Si è concluso a Terni, presso i laboratori dell’Università degli Studi di Perugia, l’importante percorso di qualifica spaziale di Layer 0, noto anche come L0. Questo innovativo strumento è destinato alla Stazione Spaziale Internazionale (ISS), con l’invio previsto per l’aprile 2027 per potenziare l’esperimento AMS-02. La notizia segna il completamento della fase di test, condotta con successo al Polo di Terni, che ha visto il coinvolgimento dei laboratori del Dipartimento di Fisica e Geologia, dell’INFN e del Dipartimento di Ingegneria.
Il Layer 0 si presenta come un disco imponente, con un diametro di circa 3 metri e un peso di 500 chilogrammi.
La sua installazione avverrà sulla sommità dell’AMS-02, esperimento operativo all’esterno della Stazione Spaziale Internazionale dal maggio 2011. La finalità principale di questo nuovo rivelatore è aumentare significativamente la sensibilità dell'esperimento nella rilevazione delle particelle cosmiche di antimateria più sfuggenti, offrendo preziosi indizi sulla complessa natura della materia oscura.

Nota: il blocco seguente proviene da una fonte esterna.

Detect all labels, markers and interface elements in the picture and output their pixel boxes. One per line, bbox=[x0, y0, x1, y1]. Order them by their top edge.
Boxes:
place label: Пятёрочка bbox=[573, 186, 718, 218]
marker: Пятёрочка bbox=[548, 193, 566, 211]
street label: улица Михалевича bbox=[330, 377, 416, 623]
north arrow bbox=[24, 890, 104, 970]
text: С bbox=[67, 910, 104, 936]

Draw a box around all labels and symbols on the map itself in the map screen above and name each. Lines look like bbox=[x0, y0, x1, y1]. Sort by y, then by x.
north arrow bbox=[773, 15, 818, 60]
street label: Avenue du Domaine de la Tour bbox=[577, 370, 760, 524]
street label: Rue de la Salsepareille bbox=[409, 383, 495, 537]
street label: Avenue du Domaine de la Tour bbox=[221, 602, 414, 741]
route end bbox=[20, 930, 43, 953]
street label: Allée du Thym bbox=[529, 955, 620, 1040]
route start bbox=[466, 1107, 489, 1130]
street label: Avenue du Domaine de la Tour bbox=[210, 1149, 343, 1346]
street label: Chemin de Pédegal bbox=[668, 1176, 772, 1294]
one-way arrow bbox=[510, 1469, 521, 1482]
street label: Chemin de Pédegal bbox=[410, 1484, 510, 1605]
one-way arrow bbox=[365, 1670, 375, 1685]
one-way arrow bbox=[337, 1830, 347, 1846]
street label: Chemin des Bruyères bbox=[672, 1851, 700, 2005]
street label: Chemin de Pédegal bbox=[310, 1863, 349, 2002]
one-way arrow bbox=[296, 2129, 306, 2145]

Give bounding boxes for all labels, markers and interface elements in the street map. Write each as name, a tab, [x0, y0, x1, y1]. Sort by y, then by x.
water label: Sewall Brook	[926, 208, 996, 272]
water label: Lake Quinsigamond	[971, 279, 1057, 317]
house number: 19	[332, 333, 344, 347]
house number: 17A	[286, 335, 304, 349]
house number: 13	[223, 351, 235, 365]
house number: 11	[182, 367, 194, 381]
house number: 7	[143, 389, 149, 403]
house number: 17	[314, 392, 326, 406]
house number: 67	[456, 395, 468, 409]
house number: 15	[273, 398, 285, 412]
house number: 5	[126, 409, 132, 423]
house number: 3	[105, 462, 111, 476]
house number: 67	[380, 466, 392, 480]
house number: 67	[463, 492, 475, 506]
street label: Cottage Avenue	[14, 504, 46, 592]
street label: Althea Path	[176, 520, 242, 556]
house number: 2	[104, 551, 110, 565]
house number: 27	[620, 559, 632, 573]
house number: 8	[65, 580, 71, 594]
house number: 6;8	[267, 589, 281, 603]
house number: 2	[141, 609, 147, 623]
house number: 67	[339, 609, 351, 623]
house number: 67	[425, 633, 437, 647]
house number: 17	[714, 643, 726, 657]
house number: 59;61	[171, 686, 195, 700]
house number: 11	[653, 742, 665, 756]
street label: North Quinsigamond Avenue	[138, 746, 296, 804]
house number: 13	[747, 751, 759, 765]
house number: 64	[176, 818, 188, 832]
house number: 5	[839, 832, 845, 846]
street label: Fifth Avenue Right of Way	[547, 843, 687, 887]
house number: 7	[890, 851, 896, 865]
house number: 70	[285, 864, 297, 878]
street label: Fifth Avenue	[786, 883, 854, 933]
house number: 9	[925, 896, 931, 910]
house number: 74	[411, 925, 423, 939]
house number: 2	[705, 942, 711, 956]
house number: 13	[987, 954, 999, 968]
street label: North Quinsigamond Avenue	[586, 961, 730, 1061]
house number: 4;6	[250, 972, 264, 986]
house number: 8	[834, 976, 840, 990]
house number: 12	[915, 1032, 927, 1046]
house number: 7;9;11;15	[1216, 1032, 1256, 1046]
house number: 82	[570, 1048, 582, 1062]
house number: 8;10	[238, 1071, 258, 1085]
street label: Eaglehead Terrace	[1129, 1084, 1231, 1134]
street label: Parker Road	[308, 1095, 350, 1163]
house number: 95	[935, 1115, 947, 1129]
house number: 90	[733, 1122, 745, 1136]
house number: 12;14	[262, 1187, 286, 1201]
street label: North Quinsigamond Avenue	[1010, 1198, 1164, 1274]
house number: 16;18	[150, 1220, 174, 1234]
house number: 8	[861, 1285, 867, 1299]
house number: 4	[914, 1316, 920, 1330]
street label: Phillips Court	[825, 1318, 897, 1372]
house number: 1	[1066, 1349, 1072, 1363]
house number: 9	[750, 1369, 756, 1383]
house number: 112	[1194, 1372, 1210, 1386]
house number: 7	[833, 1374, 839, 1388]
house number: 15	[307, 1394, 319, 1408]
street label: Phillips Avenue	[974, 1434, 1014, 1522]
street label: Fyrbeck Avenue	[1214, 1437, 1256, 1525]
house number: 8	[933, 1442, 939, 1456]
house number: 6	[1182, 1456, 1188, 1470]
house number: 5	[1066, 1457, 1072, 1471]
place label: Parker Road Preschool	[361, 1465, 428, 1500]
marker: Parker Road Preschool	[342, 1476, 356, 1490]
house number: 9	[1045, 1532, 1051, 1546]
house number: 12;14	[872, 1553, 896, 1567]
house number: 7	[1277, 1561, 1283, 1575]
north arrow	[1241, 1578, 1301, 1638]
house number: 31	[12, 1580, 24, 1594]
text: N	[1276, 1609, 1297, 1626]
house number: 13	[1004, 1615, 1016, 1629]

Lo strumento è inoltre strettamente correlato alla ricerca di possibili tracce di antimateria primordiale.
Assemblaggio e test nei laboratori di Terni
Tra il 2024 e il 2025, gli otto moduli che compongono il Layer 0 sono stati assemblati e sottoposti a rigorosi test meccanici e termici. Queste operazioni si sono svolte con precisione nei laboratori del Dipartimento di Fisica e Geologia e dell’INFN, al Polo di Terni.
La fase conclusiva ha riguardato il test di compatibilità elettromagnetica, eseguito tra il 24 e il 28 agosto 2026. Il test, condotto nel laboratorio CEM del Dipartimento di Ingegneria di Terni, è stato superato con esito pienamente positivo, confermando la piena idoneità dello strumento.
Bruna Bertucci, docente di fisica sperimentale all’Università degli Studi di Perugia, responsabile per l’ateneo del laboratorio SERMS e vice-responsabile della collaborazione internazionale AMS-02, ha sottolineato l'importanza del lavoro svolto dalle strutture ternane. Ha affermato che “La realizzazione ed i test di L0 dimostrano l'importanza delle infrastrutture di laboratorio sviluppate a Terni grazie a progetti di eccellenza, la stretta collaborazione con l'INFN, il supporto di ASI ed il continuo contatto con realtà industriali locali e nazionali”.
A sua volta, Giovanni Ambrosi, dirigente di ricerca dell’INFN e responsabile internazionale del progetto Layer 0, ha evidenziato come il successo del test rappresenti una chiara conferma dell'eccellente lavoro svolto dal team congiunto di INFN e UniPg.